> **Work required**
Summarize the news item below on gut bacteria reaching mouse brains in two sentences.

The Digester

Gut bacteria can travel to mouse brains via the vagus nerve after high-fat diet

Mar 13th 2026

A PLOS Biology study shows live gut microbes can move into mouse brains along the vagus nerve when a high-fat diet weakens the intestinal barrier, with implications for gut-driven mechanisms in neurological disease but key limitations remain.

  • Researchers fed mice a high-fat Paigen diet that caused intestinal permeability and shifted gut bacterial communities.
  • Live bacteria were found in the brains and genetically matched gut microbes while blood tests showed no bacteremia.
  • Identical bacterial DNA was detected in the vagus nerve, and severing a cervical vagus branch sharply reduced brain bacterial levels.
  • A barcoded Enterobacter strain introduced to the gut was later recovered from brain tissue, proving direct gut to brain translocation.
  • Returning mice to a normal diet repaired the gut lining and removed detectable brain bacteria, indicating the effect is reversible.
  • Mouse models of Alzheimer’s, Parkinson’s, and autism showed gut leakage and gut bacteria in the vagus nerve and brain even without the experimental diet.
  • Limitations include that the work used only mice, brain bacterial counts were very low, the diet was an extreme formulation, and no visual imaging of bacteria in brain tissue was shown.
  • The study suggests the gut could be a therapeutic target for some brain conditions, but applicability to humans is not yet established.

> **Supplied records**
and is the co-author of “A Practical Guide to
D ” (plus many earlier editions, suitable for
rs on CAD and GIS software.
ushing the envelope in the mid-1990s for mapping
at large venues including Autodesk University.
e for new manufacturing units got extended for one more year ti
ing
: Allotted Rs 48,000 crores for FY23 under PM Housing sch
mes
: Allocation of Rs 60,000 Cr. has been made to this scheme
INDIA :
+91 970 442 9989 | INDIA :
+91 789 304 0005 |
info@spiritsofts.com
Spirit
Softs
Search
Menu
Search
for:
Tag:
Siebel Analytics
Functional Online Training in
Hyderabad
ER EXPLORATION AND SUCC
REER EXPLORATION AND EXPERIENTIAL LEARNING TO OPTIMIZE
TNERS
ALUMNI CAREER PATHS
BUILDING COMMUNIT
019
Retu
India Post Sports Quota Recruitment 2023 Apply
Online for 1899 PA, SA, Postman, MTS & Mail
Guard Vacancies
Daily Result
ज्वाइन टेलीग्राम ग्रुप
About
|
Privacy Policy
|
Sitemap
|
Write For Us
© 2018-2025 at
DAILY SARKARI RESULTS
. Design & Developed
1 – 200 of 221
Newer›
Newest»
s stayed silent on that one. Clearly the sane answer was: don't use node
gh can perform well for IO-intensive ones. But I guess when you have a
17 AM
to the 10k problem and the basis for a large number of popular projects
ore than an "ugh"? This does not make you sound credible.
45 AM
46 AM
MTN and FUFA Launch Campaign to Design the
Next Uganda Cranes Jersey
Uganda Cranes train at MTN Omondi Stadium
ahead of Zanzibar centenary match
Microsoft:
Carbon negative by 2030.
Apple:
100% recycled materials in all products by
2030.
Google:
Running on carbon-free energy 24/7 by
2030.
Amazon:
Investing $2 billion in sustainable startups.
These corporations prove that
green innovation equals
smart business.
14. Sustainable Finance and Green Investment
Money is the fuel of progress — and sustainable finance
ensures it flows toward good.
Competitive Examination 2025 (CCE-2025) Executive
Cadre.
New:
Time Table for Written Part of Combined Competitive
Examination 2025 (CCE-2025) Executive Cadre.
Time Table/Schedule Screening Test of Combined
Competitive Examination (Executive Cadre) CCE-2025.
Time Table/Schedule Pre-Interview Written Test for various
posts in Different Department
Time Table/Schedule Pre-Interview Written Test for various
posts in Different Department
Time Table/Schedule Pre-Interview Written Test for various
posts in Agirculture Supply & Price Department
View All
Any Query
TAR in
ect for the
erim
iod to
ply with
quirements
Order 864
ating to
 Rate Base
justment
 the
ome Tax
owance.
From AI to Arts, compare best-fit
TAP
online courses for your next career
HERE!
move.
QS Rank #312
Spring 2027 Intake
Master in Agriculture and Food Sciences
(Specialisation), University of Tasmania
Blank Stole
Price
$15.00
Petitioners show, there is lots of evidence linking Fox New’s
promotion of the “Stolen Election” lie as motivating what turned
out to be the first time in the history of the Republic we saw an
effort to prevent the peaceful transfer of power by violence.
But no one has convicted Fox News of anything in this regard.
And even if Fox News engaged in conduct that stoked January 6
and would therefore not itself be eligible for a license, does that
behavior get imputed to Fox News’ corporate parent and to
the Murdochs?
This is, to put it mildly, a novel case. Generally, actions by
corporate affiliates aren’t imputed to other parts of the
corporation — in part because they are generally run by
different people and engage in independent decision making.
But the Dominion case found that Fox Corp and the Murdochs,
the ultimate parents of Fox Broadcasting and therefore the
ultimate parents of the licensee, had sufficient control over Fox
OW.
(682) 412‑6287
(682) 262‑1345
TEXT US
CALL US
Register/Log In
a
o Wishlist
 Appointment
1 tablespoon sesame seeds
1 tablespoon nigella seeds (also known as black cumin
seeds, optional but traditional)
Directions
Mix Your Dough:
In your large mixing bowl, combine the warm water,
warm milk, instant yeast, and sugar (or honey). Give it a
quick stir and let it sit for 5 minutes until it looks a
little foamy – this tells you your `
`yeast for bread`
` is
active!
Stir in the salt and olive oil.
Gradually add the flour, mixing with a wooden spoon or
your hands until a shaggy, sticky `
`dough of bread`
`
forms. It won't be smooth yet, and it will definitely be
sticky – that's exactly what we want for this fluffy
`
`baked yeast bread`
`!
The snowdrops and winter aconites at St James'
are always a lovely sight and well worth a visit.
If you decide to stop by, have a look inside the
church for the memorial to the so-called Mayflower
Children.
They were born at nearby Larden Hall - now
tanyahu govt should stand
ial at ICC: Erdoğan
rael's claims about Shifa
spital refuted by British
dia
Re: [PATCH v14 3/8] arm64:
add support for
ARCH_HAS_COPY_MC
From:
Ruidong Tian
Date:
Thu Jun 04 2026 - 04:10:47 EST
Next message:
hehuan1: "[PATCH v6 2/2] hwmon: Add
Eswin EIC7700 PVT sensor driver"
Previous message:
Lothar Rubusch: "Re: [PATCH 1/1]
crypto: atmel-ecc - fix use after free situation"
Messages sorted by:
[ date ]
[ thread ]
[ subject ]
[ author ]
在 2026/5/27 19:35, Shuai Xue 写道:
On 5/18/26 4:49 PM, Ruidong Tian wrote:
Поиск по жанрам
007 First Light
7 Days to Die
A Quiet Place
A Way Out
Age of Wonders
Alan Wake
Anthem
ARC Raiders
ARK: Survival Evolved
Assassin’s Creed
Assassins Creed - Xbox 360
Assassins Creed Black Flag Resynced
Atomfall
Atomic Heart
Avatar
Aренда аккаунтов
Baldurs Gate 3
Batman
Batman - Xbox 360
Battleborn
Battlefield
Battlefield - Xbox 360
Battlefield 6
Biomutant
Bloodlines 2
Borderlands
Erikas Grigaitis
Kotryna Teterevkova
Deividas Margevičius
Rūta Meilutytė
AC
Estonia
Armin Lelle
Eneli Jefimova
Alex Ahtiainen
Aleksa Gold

> **Response to this exercise**
A PLOS Biology study found that when a high-fat diet weakened the intestinal barrier in mice, live gut bacteria traveled along the vagus nerve into their brains, and the effect reversed once the mice returned to a normal diet. The findings suggest the gut could be a therapeutic target for some brain conditions, but the work used only mice, found very low bacterial counts with an extreme diet, and has not been shown to apply to humans.